TopologyTestDriver sending incorrect message on KT

I have a topology that aggregates on a KTable. This is a generic method I created to build this topology on different topics I have.

public static <A, B, C> KTable<C, Set<B>> groupTable(KTable<A, B> table, Function<B, C> getKeyFunction,
        Serde<C> keySerde, Serde<B> valueSerde, Serde<Set<B>> aggregatedSerde) {
    return table
            .groupBy((key, value) -> KeyValue.pair(getKeyFunction.apply(value), value),
                    Serialized.with(keySerde, valueSerde))
            .aggregate(() -> new HashSet<>(), (key, newValue, agg) -> {
                agg.remove(newValue);
                agg.add(newValue);
                return agg;
            }, (key, oldValue, agg) -> {
                agg.remove(oldValue);
                return agg;
            }, Materialized.with(keySerde, aggregatedSerde));
}

This works pretty well when using Kafka, but not when testing via `TopologyTestDriver`.

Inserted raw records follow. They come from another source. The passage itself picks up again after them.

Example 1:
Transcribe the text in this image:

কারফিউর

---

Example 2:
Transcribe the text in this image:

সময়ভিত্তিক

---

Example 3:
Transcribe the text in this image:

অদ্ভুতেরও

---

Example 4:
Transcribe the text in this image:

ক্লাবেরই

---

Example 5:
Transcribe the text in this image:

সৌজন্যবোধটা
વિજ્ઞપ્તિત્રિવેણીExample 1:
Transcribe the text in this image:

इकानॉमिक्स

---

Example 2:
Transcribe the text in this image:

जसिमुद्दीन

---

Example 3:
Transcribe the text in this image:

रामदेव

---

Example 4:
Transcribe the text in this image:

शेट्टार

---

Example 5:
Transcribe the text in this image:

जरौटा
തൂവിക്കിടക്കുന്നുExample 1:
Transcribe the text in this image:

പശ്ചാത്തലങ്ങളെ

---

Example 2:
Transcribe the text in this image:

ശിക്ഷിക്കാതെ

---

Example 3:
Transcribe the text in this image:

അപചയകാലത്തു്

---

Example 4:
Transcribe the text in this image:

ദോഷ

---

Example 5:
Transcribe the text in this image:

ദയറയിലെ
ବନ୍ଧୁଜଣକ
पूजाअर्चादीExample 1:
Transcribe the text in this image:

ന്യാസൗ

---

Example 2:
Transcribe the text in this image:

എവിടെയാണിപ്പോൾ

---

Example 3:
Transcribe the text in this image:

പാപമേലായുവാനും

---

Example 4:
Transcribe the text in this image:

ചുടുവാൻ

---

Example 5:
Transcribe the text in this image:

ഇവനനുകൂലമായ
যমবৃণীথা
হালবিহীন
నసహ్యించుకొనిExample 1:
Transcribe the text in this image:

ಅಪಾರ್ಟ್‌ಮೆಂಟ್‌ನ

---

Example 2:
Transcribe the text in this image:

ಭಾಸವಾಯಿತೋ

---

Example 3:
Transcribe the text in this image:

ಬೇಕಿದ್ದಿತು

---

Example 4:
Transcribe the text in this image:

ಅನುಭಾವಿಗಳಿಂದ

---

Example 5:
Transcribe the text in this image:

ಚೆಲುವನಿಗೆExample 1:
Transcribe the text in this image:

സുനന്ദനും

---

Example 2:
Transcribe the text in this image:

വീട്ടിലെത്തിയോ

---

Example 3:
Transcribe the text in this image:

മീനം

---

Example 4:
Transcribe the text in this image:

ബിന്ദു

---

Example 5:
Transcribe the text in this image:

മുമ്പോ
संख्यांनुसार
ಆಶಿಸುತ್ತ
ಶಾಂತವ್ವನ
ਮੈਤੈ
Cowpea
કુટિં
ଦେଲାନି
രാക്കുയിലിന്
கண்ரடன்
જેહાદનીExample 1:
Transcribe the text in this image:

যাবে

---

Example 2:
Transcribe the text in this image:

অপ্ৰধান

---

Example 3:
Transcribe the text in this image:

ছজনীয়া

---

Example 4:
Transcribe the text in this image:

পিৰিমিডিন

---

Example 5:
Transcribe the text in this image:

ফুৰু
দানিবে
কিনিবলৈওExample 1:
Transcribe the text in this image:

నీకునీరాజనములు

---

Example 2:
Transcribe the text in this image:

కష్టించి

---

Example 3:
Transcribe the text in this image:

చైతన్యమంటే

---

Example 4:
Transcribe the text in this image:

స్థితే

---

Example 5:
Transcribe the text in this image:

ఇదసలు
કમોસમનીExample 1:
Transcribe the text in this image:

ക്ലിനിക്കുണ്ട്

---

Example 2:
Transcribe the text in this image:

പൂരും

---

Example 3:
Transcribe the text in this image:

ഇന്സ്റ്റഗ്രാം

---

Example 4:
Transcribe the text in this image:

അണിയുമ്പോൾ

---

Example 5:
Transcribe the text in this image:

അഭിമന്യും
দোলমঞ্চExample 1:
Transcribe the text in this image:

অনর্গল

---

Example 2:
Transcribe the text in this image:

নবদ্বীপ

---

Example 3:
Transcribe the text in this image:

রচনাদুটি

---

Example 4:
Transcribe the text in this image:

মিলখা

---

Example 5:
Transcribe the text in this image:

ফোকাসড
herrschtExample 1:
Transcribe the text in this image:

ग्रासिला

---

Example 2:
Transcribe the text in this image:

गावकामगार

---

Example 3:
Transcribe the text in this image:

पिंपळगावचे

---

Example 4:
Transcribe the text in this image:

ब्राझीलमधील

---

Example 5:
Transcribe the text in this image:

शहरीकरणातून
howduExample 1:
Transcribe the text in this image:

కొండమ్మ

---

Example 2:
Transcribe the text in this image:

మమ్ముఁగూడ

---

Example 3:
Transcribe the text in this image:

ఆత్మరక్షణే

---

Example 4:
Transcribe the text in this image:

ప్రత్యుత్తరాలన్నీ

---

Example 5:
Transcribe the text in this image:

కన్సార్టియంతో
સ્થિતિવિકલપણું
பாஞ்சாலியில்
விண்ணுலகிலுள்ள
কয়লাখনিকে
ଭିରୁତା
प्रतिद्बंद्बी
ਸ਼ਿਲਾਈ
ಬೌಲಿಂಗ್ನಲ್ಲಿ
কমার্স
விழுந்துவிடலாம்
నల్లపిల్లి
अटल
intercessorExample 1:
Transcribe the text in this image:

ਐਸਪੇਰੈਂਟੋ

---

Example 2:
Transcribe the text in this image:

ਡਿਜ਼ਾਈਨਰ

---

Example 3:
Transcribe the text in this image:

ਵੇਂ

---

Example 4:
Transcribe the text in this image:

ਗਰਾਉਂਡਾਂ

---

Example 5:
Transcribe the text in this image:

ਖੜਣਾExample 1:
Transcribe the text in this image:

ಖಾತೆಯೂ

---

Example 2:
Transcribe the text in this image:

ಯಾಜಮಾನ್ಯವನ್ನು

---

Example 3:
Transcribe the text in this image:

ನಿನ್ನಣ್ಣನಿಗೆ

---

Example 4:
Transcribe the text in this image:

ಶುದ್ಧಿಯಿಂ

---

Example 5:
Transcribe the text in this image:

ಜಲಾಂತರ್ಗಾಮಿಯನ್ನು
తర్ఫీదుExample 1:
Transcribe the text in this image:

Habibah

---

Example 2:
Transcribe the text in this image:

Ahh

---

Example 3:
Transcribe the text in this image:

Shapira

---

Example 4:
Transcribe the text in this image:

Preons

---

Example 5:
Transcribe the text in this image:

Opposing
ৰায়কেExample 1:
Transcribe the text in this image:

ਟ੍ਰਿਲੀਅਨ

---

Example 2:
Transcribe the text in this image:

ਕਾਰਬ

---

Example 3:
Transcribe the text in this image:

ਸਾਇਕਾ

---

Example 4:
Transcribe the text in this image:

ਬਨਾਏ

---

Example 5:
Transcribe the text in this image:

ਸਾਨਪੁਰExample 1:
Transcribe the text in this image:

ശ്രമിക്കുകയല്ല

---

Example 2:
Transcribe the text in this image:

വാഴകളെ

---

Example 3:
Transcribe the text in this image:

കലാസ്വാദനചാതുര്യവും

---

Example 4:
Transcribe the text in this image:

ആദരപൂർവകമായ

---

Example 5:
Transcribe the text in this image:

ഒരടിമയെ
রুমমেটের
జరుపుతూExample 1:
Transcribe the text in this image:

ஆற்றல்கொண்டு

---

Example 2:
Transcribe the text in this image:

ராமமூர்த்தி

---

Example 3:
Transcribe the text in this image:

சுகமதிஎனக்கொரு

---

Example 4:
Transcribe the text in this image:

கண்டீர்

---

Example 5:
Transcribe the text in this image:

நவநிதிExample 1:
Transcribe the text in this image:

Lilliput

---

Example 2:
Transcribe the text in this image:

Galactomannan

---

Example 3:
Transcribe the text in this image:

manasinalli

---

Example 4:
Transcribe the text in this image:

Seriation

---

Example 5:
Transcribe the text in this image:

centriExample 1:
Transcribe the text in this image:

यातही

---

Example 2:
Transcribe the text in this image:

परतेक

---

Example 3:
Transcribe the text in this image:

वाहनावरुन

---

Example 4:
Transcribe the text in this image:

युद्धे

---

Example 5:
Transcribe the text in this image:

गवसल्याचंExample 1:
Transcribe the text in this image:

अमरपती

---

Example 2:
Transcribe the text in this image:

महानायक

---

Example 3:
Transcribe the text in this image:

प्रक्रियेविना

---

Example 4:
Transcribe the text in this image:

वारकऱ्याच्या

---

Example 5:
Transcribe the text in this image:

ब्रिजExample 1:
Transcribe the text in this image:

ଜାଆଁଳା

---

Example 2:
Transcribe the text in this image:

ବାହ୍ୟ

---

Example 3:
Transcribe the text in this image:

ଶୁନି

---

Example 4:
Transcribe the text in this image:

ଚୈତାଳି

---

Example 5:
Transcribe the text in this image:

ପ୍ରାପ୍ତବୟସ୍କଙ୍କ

In both scenarios, when I get an update, the subtractor is called first, and then the adder is called. The problem is that when using the TopologyTestDriver, two messages are sent out for updates: one after the subtractor call, and another one after the adder call. Not to mention that the message that is sent after the subrtractor and before the adder is in an incorrect stage.

Any one else could confirm this is a bug? I've tested this for both Kafka versions 2.0.1 and 2.1.0.

EDIT:
I created a testcase in github to illustrate the issue: https://github.com/mulho/topology-testcase

It is expected behavior that there are two output records (one "minus" record, and one "plus" record). It's a little tricky to understand how it works, so let me try to explain.

Assume you have the following input table:

 key |  value
-----+---------
  A  |  <10,2>
  B  |  <10,3>
  C  |  <11,4>

On KTable#groupBy() you extract the first part of the value as new key (ie, 10 or 11) and later sum the second part (ie, 2, 3, 4) in the aggregation. Because A and B record both have 10 as new key, you would sum 2+3 and you would also sum 4 for new key 11. The result table would be:

 key |  value
-----+---------
  10 |  5
  11 |  4

Now assume that an update record <B,<11,5>> change the original input KTable to:

 key |  value
-----+---------
  A  |  <10,2>
  B  |  <11,5>
  C  |  <11,4>

Thus, the new result table should sum up 5+4 for 11 and 2 for 10:

 key |  value
-----+---------
  10 |  2
  11 |  9

This is exactly the two output records you see. The first output record (after subtract is executed), updates the first row (it subtracts the old value that is not part of the aggregation result any longer), while the second record adds the new value to the aggregation result. In our example, the subtract record would be <10,<null,<10,3>>> and the add record would be <11,<<11,5>,null>> (the format of those record is <key, <plus,minus>> (note that the subtract record only set the minus part while the add record only set the plus part).

Final remark: it is not possible to put plus and minus records together, because the key of the plus and minus record can be different (in our example 11 and 10), and thus might go into different partitions. This implies that the plus and minus operation might be executed by different machines and thus it's not possible to only emit one record that contains both plus and minus part.